Grande Ravine (Saint-Leu). Construction du nouveau bâtiment et transport des cylindres de moulins, 1906.
Grande Ravine (Saint-Leu). Transporteur à cannes à sucre, 1906.
Grande Ravine (Saint-Leu). Le directeur de l’usine dans un champ de cannes. 1906.
1890 et 1895 | Création des municipalités de La Possession et du Port
En 1872, les habitants de La Possession demandent au Gouverneur d’ériger leur localité en commune. Ils estiment que la contribution fiscale versée à la municipalité de Saint-Paul correspond au double des retours investis sur leur territoire. Ils considèrent disposer de tous les éléments nécessaires, institutions et industries, pour assurer leur propre gestion.
Malgré le vote favorable du conseil municipal de Saint-Paul, rien ne se passe jusqu’à la seconde pétition adressée au conseil général près de 10 ans plus tard. Cependant, la nouvelle loi de 1884 impose une enquête sur le projet et ses conditions ainsi que les avis favorables du conseil municipal, du conseil d’arrondissement, du conseil général et du Conseil d’État.
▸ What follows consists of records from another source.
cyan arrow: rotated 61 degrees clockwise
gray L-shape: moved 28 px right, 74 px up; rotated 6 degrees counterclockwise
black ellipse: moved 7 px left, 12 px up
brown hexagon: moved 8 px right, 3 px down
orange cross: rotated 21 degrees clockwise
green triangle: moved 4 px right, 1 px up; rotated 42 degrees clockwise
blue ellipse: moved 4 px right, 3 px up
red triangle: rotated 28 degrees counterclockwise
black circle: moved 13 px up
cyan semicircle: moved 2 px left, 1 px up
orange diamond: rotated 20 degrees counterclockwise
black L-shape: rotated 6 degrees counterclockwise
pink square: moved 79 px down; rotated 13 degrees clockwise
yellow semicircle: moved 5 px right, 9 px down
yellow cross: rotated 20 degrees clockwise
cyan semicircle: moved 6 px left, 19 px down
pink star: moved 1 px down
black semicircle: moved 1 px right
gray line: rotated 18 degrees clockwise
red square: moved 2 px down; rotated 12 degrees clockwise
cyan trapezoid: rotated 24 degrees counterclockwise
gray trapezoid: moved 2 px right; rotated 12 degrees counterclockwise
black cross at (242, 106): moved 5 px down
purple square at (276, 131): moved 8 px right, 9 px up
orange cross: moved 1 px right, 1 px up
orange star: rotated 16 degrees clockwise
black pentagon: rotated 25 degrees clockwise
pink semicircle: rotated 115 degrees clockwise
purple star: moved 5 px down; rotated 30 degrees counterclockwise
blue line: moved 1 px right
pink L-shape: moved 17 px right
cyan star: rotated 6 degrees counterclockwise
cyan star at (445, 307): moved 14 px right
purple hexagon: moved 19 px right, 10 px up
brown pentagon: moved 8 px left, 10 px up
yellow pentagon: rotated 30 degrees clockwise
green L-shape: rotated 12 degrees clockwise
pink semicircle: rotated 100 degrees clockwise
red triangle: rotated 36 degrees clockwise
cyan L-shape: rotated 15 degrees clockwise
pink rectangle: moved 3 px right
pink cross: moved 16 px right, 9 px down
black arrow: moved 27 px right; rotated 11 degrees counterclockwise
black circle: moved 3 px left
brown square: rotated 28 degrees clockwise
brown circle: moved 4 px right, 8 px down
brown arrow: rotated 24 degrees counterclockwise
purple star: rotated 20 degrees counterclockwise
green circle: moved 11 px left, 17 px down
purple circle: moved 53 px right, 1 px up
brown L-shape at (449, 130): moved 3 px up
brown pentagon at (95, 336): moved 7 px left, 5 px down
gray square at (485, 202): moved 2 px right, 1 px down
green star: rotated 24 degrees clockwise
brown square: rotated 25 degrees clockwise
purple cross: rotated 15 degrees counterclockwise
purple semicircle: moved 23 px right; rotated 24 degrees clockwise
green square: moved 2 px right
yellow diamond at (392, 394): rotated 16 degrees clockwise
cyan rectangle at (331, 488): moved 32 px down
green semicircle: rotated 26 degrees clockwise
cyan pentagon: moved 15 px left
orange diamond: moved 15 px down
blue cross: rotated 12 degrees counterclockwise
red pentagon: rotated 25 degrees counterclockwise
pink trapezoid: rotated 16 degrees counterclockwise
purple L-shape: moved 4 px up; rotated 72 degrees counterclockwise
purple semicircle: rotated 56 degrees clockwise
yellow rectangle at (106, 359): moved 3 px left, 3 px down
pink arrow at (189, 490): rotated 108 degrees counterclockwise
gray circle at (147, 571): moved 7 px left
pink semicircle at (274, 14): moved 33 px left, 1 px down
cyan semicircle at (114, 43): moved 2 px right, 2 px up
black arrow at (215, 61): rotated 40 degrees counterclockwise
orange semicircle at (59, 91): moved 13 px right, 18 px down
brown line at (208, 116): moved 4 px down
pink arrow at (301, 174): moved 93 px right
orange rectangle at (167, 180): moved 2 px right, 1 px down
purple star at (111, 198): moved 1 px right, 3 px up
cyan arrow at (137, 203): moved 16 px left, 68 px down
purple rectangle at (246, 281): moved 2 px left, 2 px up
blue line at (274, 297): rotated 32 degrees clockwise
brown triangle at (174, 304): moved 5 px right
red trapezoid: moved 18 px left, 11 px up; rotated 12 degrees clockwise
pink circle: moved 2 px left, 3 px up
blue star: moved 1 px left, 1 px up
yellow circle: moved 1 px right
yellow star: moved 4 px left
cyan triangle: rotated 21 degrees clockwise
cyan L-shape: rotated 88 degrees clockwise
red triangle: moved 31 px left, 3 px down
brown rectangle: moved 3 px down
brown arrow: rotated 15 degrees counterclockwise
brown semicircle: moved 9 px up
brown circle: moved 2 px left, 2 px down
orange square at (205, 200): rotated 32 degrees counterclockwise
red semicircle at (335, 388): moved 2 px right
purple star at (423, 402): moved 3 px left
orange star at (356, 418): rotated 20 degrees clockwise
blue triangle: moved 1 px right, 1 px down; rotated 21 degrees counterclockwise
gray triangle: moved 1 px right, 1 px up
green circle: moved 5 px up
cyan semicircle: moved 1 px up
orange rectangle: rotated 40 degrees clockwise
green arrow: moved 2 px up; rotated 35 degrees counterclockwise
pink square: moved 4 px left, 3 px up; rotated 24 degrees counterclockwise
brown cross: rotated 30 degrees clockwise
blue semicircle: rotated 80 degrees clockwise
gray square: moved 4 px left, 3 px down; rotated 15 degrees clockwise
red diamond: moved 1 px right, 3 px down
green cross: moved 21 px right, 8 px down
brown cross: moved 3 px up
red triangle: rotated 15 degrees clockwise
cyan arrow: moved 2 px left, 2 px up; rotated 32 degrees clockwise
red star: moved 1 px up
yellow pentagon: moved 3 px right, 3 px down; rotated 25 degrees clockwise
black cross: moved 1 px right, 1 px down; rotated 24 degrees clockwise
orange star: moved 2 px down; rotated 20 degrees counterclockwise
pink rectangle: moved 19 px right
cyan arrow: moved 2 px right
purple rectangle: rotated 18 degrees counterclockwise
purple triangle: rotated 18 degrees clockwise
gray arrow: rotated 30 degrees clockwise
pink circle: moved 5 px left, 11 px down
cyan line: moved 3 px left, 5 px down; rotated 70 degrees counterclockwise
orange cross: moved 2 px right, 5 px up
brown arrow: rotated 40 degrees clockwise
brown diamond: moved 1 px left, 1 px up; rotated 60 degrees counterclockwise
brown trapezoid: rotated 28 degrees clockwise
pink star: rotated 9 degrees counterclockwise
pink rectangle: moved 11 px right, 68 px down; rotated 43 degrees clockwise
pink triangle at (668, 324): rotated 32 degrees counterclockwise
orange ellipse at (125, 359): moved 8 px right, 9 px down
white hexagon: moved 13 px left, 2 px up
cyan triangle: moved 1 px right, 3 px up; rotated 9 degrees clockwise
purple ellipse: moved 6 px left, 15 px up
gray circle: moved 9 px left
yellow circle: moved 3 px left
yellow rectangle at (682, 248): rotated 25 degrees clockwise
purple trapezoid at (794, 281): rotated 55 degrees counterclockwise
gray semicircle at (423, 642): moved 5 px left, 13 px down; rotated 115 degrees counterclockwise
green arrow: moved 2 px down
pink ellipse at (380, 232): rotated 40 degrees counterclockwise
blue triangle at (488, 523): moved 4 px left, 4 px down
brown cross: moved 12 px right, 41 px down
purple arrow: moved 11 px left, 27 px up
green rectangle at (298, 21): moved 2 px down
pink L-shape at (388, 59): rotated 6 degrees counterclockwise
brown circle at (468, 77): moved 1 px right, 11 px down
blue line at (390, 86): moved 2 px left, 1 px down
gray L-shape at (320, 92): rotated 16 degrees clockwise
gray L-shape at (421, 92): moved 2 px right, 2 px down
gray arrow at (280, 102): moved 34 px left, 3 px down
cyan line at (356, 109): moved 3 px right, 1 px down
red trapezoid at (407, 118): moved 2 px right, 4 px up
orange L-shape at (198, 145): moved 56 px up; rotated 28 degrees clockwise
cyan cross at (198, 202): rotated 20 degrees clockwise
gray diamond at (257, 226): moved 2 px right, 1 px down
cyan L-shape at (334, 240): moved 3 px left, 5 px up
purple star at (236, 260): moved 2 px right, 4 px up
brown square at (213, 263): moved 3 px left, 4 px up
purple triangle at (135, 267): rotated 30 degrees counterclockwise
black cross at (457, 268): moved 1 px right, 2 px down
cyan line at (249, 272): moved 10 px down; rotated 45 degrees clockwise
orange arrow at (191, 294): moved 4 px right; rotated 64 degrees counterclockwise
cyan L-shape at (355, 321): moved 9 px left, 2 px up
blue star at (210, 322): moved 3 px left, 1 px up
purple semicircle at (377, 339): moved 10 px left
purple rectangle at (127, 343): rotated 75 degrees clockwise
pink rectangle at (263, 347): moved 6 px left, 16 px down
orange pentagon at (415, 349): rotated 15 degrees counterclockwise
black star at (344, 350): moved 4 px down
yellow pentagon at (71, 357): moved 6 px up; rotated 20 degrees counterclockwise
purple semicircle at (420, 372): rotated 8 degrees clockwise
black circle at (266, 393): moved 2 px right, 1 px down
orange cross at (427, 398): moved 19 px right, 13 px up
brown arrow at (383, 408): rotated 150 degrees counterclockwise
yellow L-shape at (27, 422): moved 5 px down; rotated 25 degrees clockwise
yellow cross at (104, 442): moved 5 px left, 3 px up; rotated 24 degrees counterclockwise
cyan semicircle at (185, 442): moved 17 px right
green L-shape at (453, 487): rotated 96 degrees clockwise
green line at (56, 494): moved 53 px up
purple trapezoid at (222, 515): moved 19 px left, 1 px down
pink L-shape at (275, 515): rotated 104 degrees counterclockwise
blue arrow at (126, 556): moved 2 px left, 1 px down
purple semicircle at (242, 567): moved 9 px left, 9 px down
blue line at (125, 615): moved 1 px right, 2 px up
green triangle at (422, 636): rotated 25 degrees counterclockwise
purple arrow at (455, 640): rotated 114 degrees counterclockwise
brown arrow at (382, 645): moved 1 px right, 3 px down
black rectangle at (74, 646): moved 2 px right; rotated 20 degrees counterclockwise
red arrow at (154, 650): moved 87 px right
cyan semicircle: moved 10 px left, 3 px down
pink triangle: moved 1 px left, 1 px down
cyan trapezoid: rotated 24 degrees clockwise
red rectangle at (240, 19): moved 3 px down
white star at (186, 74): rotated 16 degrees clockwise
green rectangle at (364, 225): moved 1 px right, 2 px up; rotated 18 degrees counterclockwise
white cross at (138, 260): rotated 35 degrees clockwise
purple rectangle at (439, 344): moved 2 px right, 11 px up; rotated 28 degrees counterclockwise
Au bout de 6 années de procédures supplémentaires, La Possession devient commune par la loi du 14 août 1890. La Pointe des Galets passe alors sous l’administration de cette nouvelle commune.
Pont du chemin de fer sur la ravine des Lataniers, quartier La Possession.
La Possession
1895 | Détachement du Port
La construction du port de la Pointe des Galets démarre en 1879.
Une partie des quelques 8 000 ouvriers – Réunionnais, Indiens, Malgaches et même Égyptiens – s’installe progressivement dans des cases ou paillotes de fortune aboutissant, de fait, à des bidonvilles.
La création d’une nouvelle commune s’impose par la présence des 2 000 habitants affectés à la construction du port et du chemin de fer. La localité de la Pointe des Galets devient commune du Port le 22 avril 1895.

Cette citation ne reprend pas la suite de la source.